Change AWD_LSTM Parameter

Hi

I’m trying to ULM-Fit on text classification

https://arxiv.org/pdf/1801.06146.pdf

We use the AWD-LSTM language model (Merity et al., 2017a) with an embedding size of 400, 3 layers, 1150 hidden activations per layer, and a BPTT batch size of 70. We apply dropout of 0.4 to layers, 0.3 to RNN layers, 0.4 to input embedding layers, 0.05 to embedding layers, and weight dropout of 0.5 to the RNN hidden-to-hidden matrix. The classifier has a hidden layer of size 50. We use Adam with β1 = 0.7 instead of the default β1 = 0.9 and β2 = 0.99, similar to (Dozat and Manning, 2017). We use a batch size of 64, a base learning rate of 0.004 and 0.01 for finetuning the LM and the classifier respectively, and tune the number of epochs on the validation set of each task.

but Fast.ai tutorial is not this paper’s parameter.
https://docs.fast.ai/text.models.html

so, I changed parameters.

learn = language_model_learner(data_clas, AWD_LSTM(vocab_sz=60000, 
            emb_sz=400, n_hid=1150, n_layers=3, hidden_p=0.4, 
            input_p=0.4, embed_p=0.05, weight_p=0.5))

and…

I got this error

KeyError: AWD_LSTM(enter code here
(encoder): Embedding(60000, 400, padding_idx=1)
(encoder_dp): EmbeddingDropout(
(emb): Embedding(60000, 400, padding_idx=1)
)
(rnns): ModuleList(
(0): WeightDropout(
(module): LSTM(400, 1150, batch_first=True)
)
(1): WeightDropout(
(module): LSTM(1150, 1150, batch_first=True)
)
(2): WeightDropout(
(module): LSTM(1150, 400, batch_first=True)
)
)
(input_dp): RNNDropout()
(hidden_dps): ModuleList(
(0): RNNDropout()
(1): RNNDropout()
(2): RNNDropout()
)
)

I don’t know why I get this error.

and how can I fix it

If you want to update the params for the model you do it like this (here just to change to qrnn=True

config = awd_lstm_lm_config.copy()
config['qrnn'] = True

Then pass to the LM learner.

learn = language_model_learner(data_clas,AWD_LSTM, config=config)

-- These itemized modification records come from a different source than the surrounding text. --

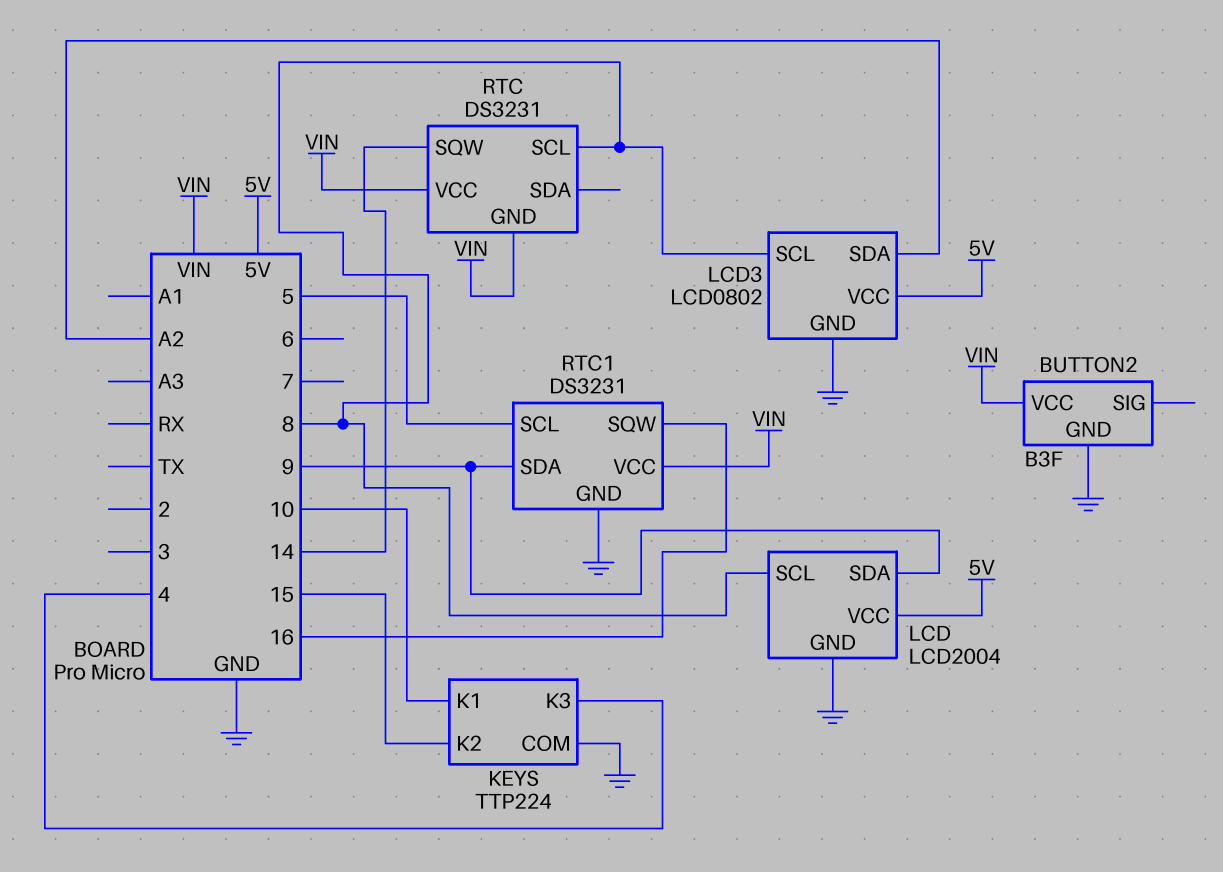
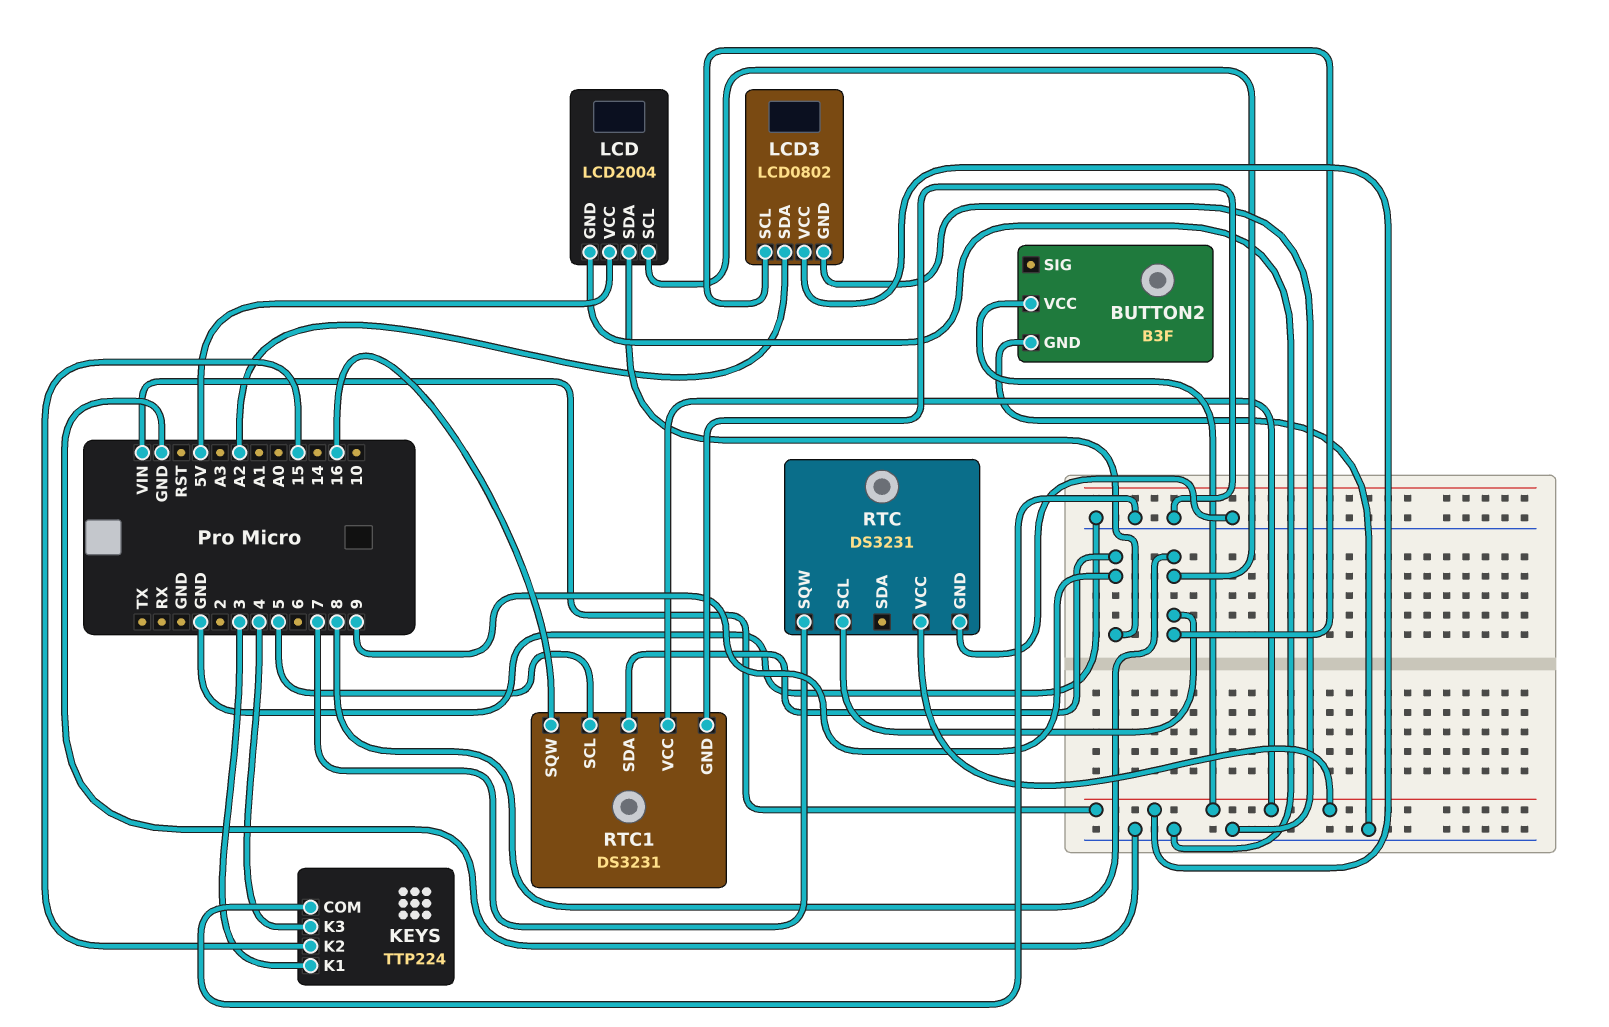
KEYS pin K1: 10 -> 3
LCD3 pin VCC: 5V -> VIN
RTC pin GND: VIN -> GND
RTC pin SQW: 14 -> 7

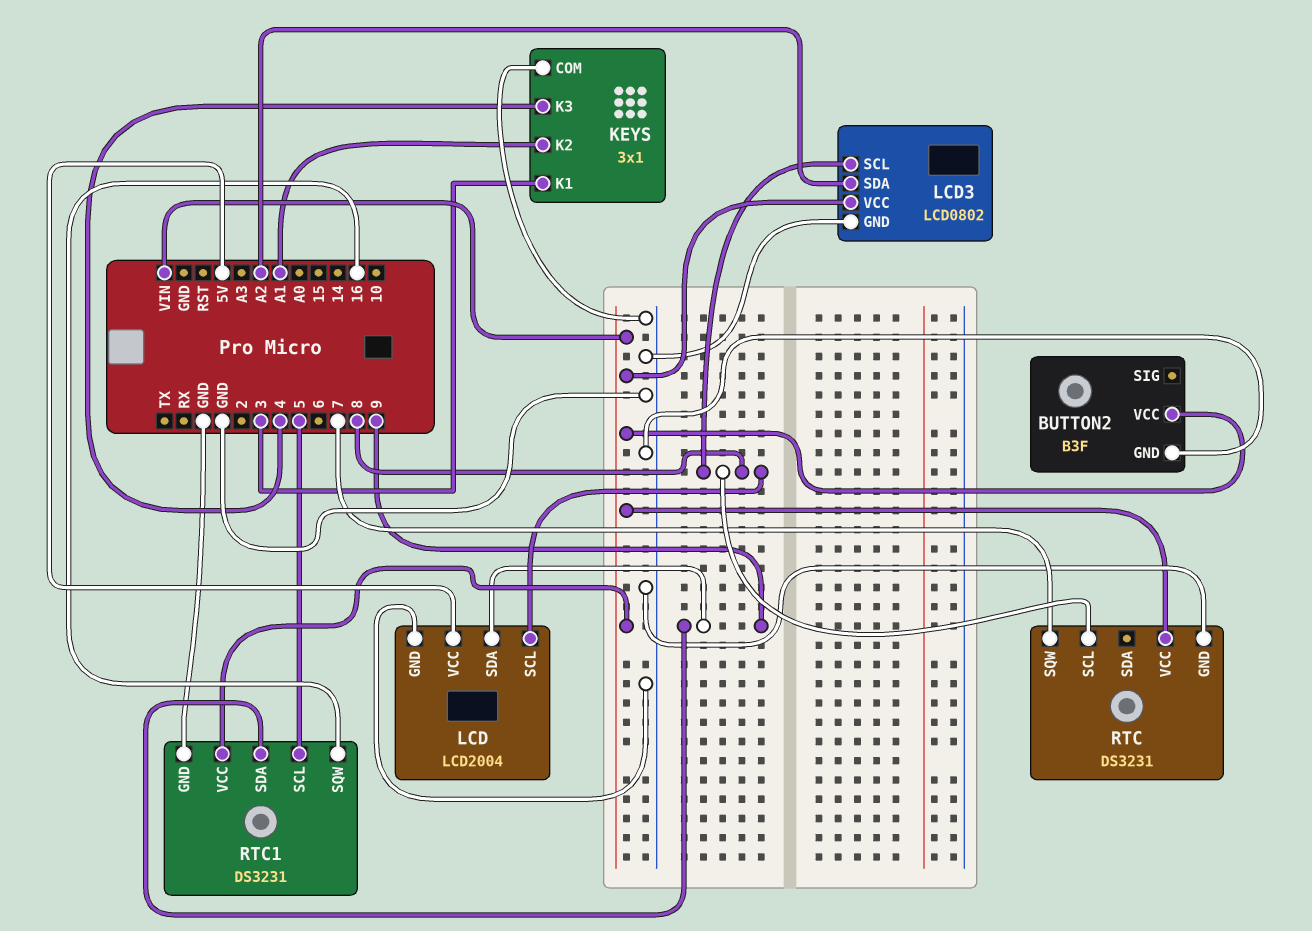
KEYS: TTP224 -> 3x1
KEYS pin K2: 15 -> A1

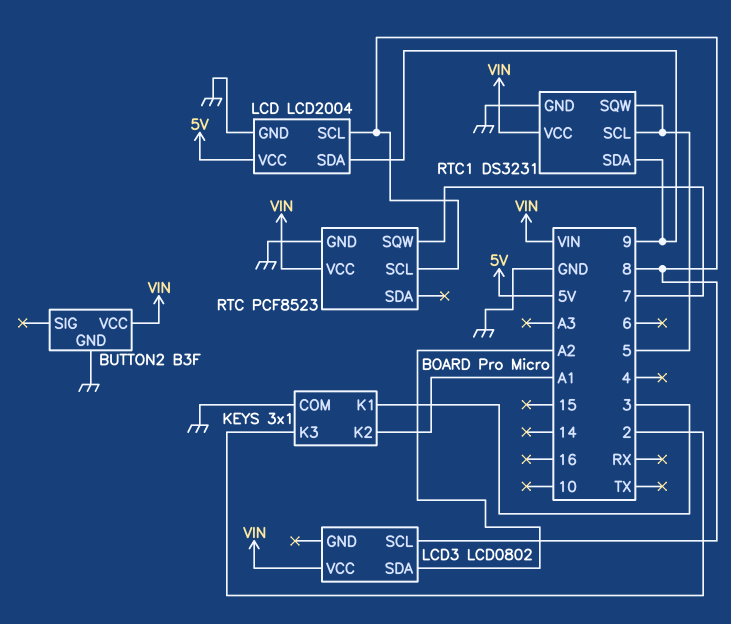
KEYS pin K3: 4 -> 2
LCD3 pin GND: GND -> none
RTC: DS3231 -> PCF8523
RTC1 pin SQW: 16 -> 5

Default params in AWD_LSTM config are here. They appear to match the paper except for the dropout probs (is that what you are focused on?)

Note if you change the fundamentals of the arch you will not be able to load pre-trained weights.

8 Likes

Thank you!!!

I want to exchange my dropout probs.

Thank you, Bobak! This was not at all obvious from the documentation and I’m very excited to use qrnn to see if I can get some training speed-up with the increase parallelizing that this method offers!